Samarkar felt more than heard the cries. A white-house stood in flames; outside it, someone restrained a young girl who wept and whose arms waved wildly. An assassin whose indigo veil had slipped in the struggle was attempting to drag her away, while others waited with bows to shoot anyone who ran from the blazing building. Samarkar did not need an interpreter to tell her what Mami! meant.
Samarkar ran between scorched piles of once-homes and heaped and bloodied bodies. She pulled a burning stick from a fallen house as she passed, and advanced upon the men.
Suddenly, someone was there beside her, just beyond the wards. From the corner of her eye, she recognized the chunky form and barrel body of Brother Hsiung. Whether he had come for her or because of the child’s screaming she did not know. But as the assassin lifted the girl-child up and began to swing her around, Brother Hsiung entered the field like a stalking wolf and suddenly, effortlessly, took her from him.
The assassin sprawled on the ground, stunned for half a moment before he rocked up and rolled to his feet. In that moment, Samarkar hit him across the back of the head with her flaming club. She hit him twice more, for good measure. When she looked up again, she was surrounded by four dead or incapacitated assassins, and Brother Hsiung was thrusting the girl at her.
She tuned her wards so they would not burn the child, and grabbed her. A little thing, maybe eight summers, and some of them lean. Samarkar propped her on a hip and turned back to Hsiung.
He was running toward the burning house.
Samarkar cursed like a priest and ran after him, carrying the child, groping outward with all her strength to find the fire and draw it down.
* * *
They were winning, that was the hell of it. The assassins were each worth several of Tzitzik’s men, but there were not so many of them. And Temur, on Bansh’s back, was winning through to Hrahima and Tzitzik when the vast, unspeakable shadow passed over.
The mare froze like a rabbit; Temur would have sworn he felt her very hide chill. He cowered unintentionally, dropping an arrow, and twisted to look up.
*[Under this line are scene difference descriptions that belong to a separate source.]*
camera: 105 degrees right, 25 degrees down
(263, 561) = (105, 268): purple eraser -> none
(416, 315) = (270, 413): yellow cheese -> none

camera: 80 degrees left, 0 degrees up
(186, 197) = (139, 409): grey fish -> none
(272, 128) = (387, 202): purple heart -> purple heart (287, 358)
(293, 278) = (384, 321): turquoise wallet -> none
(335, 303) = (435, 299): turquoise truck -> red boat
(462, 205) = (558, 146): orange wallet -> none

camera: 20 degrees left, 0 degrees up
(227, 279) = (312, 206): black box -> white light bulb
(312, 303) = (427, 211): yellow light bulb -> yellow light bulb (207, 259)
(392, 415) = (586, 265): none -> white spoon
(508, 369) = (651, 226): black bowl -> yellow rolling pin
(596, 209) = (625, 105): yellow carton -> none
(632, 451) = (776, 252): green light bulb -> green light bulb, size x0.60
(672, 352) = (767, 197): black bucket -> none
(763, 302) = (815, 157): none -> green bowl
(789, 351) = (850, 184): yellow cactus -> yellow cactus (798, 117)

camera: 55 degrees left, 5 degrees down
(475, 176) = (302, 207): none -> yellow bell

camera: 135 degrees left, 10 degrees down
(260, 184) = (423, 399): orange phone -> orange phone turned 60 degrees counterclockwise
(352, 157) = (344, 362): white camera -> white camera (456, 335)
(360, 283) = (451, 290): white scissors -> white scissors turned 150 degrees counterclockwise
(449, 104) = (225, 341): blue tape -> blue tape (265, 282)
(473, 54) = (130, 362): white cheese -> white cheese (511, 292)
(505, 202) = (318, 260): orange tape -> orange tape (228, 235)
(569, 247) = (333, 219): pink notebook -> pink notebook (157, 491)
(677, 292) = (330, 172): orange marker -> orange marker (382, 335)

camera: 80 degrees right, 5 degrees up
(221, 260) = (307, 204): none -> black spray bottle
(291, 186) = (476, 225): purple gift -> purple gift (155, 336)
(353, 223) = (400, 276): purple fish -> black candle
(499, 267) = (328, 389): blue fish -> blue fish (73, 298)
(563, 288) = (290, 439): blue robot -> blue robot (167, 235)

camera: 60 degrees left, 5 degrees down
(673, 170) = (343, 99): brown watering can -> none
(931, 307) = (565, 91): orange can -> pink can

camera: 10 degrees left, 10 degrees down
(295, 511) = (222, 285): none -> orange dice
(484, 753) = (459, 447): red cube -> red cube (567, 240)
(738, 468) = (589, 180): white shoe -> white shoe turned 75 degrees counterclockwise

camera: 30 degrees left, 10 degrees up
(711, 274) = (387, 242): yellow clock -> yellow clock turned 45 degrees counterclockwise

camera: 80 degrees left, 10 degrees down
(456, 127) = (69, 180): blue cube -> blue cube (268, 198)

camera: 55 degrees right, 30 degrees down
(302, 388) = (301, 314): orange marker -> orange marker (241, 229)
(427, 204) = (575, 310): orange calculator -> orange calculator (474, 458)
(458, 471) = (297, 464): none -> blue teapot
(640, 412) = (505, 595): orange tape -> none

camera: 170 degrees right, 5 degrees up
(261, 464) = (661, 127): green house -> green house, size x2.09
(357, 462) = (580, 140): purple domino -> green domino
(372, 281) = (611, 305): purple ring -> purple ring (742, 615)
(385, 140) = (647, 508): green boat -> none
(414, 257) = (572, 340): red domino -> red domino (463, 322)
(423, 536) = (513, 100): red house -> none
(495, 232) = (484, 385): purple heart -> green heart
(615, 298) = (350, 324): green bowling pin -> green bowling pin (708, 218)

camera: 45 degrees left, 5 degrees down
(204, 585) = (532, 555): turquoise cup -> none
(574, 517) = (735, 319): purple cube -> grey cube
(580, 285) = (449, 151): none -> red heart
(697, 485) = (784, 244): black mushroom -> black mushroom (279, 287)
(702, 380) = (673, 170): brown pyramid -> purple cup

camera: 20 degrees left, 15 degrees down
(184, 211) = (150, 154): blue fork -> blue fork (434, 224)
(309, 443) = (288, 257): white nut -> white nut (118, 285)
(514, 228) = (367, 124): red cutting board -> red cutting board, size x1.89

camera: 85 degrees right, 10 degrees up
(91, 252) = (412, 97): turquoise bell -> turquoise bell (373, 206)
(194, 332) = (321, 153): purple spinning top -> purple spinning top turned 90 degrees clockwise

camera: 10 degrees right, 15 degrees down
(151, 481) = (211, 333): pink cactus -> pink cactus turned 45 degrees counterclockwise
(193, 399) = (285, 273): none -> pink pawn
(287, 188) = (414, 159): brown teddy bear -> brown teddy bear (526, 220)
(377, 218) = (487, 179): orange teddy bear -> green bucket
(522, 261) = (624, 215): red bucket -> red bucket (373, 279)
Its wings blotted out the sky.
“Rukh,” he said, remembering. He could not see the end of it; it came and seemed to keep coming, and the wind of its passing swirled garbage from the packed earth, guttered flame, and blew his hair straight forward across his face. How can we fight that?
From the look on her feline face as she tipped her head back, Hrahima was thinking the same.
Tzitzik did not pause to think. She drew her strong hand back and hurled her silver-headed lance high, higher, so it should have glinted in the morning sun had not the rukh’s shadow eclipsed it. It peaked, though, and began to fall back, and Temur checked frantically to make sure he would not be under it.
Arrows.
He fumbled the bow, lifted it, and with his right hand checked the quiver. Three arrows left, and it would be like shooting cactus needles at a water buffalo. Like trying to shoot down a dragon. He drew one from the quiver anyway and fitted it to the string.
His good mare shivered under him. He drew his knees up, came to his feet on her broad back. He stood, arched his head back, and lifted the bow.
Not an impossible shot, not with his own bow. Just a horribly unlikely one. Here, with this alien weapon—who could say?
Temur drew the string back to his jaw and found his anchor point. At that moment, the rukh’s yellow eye looked straight at him. He saw clearly the indigo-veiled man it bore skyward, straddling its neck like the barrel of a mare.